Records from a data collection
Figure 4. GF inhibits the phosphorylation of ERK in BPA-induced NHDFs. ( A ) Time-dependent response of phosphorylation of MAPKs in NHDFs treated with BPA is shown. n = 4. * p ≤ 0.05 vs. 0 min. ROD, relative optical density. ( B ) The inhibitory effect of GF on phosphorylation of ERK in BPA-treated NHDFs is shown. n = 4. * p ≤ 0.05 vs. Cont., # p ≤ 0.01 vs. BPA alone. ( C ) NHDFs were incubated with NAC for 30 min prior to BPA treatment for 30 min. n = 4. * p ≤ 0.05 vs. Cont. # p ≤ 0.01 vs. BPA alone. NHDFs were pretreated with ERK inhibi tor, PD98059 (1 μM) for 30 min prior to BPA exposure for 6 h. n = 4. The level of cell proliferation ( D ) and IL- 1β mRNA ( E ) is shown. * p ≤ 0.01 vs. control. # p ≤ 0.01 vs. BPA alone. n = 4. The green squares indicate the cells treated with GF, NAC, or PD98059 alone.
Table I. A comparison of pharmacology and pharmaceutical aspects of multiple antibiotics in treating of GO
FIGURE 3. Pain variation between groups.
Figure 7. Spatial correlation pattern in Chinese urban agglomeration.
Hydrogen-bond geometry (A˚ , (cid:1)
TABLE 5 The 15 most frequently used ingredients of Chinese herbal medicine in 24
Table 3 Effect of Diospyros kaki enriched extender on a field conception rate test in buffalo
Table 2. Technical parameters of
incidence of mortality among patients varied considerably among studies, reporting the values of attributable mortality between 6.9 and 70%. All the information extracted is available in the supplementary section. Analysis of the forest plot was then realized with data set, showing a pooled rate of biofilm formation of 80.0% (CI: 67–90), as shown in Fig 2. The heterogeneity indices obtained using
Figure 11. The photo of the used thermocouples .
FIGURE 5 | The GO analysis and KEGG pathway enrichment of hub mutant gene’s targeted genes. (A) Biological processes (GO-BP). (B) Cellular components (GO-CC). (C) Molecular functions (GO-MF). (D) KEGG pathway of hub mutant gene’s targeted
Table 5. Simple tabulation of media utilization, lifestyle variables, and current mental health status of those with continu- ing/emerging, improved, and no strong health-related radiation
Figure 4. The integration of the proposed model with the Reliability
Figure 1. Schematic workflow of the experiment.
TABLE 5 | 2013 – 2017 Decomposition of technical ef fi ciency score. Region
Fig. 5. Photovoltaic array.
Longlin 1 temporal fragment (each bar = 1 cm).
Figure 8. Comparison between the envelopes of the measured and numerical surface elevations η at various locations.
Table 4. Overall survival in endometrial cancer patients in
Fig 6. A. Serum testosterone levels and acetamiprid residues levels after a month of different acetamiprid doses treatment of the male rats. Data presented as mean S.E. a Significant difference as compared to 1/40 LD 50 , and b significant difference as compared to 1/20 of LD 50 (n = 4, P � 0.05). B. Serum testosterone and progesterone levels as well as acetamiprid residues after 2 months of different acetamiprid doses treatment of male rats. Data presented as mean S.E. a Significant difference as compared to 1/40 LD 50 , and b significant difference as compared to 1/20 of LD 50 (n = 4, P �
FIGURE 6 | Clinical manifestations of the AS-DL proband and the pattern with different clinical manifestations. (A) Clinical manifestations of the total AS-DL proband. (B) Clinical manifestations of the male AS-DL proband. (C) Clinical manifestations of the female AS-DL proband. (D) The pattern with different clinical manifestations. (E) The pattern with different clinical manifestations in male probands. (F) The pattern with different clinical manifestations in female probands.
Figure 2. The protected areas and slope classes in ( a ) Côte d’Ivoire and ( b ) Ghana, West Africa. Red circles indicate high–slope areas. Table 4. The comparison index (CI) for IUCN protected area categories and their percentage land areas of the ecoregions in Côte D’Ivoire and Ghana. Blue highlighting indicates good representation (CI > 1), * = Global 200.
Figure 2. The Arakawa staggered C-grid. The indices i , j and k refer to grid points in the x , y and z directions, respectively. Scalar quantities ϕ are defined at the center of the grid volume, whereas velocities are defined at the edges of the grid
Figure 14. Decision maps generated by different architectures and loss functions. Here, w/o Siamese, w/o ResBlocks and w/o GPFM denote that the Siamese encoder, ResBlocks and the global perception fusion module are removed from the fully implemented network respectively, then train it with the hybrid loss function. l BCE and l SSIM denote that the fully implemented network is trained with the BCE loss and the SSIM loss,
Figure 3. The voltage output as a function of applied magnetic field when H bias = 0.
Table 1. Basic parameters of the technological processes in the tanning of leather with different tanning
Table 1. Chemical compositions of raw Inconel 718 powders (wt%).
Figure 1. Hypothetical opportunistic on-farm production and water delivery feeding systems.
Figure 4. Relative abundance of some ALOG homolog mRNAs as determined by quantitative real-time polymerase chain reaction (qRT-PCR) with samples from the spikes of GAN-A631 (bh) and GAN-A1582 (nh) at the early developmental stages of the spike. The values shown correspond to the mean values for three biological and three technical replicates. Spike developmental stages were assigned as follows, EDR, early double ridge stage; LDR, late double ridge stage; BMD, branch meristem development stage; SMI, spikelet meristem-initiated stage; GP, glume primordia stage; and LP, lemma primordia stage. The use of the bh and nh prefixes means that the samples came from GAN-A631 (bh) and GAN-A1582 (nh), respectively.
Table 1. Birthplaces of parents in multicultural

■ Description of the task: Return all of the data above verbatim.

■ Exercise answer:
Figure 4. GF inhibits the phosphorylation of ERK in BPA-induced NHDFs. ( A ) Time-dependent response of phosphorylation of MAPKs in NHDFs treated with BPA is shown. n = 4. * p ≤ 0.05 vs. 0 min. ROD, relative optical density. ( B ) The inhibitory effect of GF on phosphorylation of ERK in BPA-treated NHDFs is shown. n = 4. * p ≤ 0.05 vs. Cont., # p ≤ 0.01 vs. BPA alone. ( C ) NHDFs were incubated with NAC for 30 min prior to BPA treatment for 30 min. n = 4. * p ≤ 0.05 vs. Cont. # p ≤ 0.01 vs. BPA alone. NHDFs were pretreated with ERK inhibi tor, PD98059 (1 μM) for 30 min prior to BPA exposure for 6 h. n = 4. The level of cell proliferation ( D ) and IL- 1β mRNA ( E ) is shown. * p ≤ 0.01 vs. control. # p ≤ 0.01 vs. BPA alone. n = 4. The green squares indicate the cells treated with GF, NAC, or PD98059 alone.
Table I. A comparison of pharmacology and pharmaceutical aspects of multiple antibiotics in treating of GO
FIGURE 3. Pain variation between groups.
Figure 7. Spatial correlation pattern in Chinese urban agglomeration.
Hydrogen-bond geometry (A˚ , (cid:1)
TABLE 5 The 15 most frequently used ingredients of Chinese herbal medicine in 24
Table 3 Effect of Diospyros kaki enriched extender on a field conception rate test in buffalo
Table 2. Technical parameters of
incidence of mortality among patients varied considerably among studies, reporting the values of attributable mortality between 6.9 and 70%. All the information extracted is available in the supplementary section. Analysis of the forest plot was then realized with data set, showing a pooled rate of biofilm formation of 80.0% (CI: 67–90), as shown in Fig 2. The heterogeneity indices obtained using
Figure 11. The photo of the used thermocouples .
FIGURE 5 | The GO analysis and KEGG pathway enrichment of hub mutant gene’s targeted genes. (A) Biological processes (GO-BP). (B) Cellular components (GO-CC). (C) Molecular functions (GO-MF). (D) KEGG pathway of hub mutant gene’s targeted
Table 5. Simple tabulation of media utilization, lifestyle variables, and current mental health status of those with continu- ing/emerging, improved, and no strong health-related radiation
Figure 4. The integration of the proposed model with the Reliability
Figure 1. Schematic workflow of the experiment.
TABLE 5 | 2013 – 2017 Decomposition of technical ef fi ciency score. Region
Fig. 5. Photovoltaic array.
Longlin 1 temporal fragment (each bar = 1 cm).
Figure 8. Comparison between the envelopes of the measured and numerical surface elevations η at various locations.
Table 4. Overall survival in endometrial cancer patients in
Fig 6. A. Serum testosterone levels and acetamiprid residues levels after a month of different acetamiprid doses treatment of the male rats. Data presented as mean S.E. a Significant difference as compared to 1/40 LD 50 , and b significant difference as compared to 1/20 of LD 50 (n = 4, P � 0.05). B. Serum testosterone and progesterone levels as well as acetamiprid residues after 2 months of different acetamiprid doses treatment of male rats. Data presented as mean S.E. a Significant difference as compared to 1/40 LD 50 , and b significant difference as compared to 1/20 of LD 50 (n = 4, P �
FIGURE 6 | Clinical manifestations of the AS-DL proband and the pattern with different clinical manifestations. (A) Clinical manifestations of the total AS-DL proband. (B) Clinical manifestations of the male AS-DL proband. (C) Clinical manifestations of the female AS-DL proband. (D) The pattern with different clinical manifestations. (E) The pattern with different clinical manifestations in male probands. (F) The pattern with different clinical manifestations in female probands.
Figure 2. The protected areas and slope classes in ( a ) Côte d’Ivoire and ( b ) Ghana, West Africa. Red circles indicate high–slope areas. Table 4. The comparison index (CI) for IUCN protected area categories and their percentage land areas of the ecoregions in Côte D’Ivoire and Ghana. Blue highlighting indicates good representation (CI > 1), * = Global 200.
Figure 2. The Arakawa staggered C-grid. The indices i , j and k refer to grid points in the x , y and z directions, respectively. Scalar quantities ϕ are defined at the center of the grid volume, whereas velocities are defined at the edges of the grid
Figure 14. Decision maps generated by different architectures and loss functions. Here, w/o Siamese, w/o ResBlocks and w/o GPFM denote that the Siamese encoder, ResBlocks and the global perception fusion module are removed from the fully implemented network respectively, then train it with the hybrid loss function. l BCE and l SSIM denote that the fully implemented network is trained with the BCE loss and the SSIM loss,
Figure 3. The voltage output as a function of applied magnetic field when H bias = 0.
Table 1. Basic parameters of the technological processes in the tanning of leather with different tanning
Table 1. Chemical compositions of raw Inconel 718 powders (wt%).
Figure 1. Hypothetical opportunistic on-farm production and water delivery feeding systems.
Figure 4. Relative abundance of some ALOG homolog mRNAs as determined by quantitative real-time polymerase chain reaction (qRT-PCR) with samples from the spikes of GAN-A631 (bh) and GAN-A1582 (nh) at the early developmental stages of the spike. The values shown correspond to the mean values for three biological and three technical replicates. Spike developmental stages were assigned as follows, EDR, early double ridge stage; LDR, late double ridge stage; BMD, branch meristem development stage; SMI, spikelet meristem-initiated stage; GP, glume primordia stage; and LP, lemma primordia stage. The use of the bh and nh prefixes means that the samples came from GAN-A631 (bh) and GAN-A1582 (nh), respectively.
Table 1. Birthplaces of parents in multicultural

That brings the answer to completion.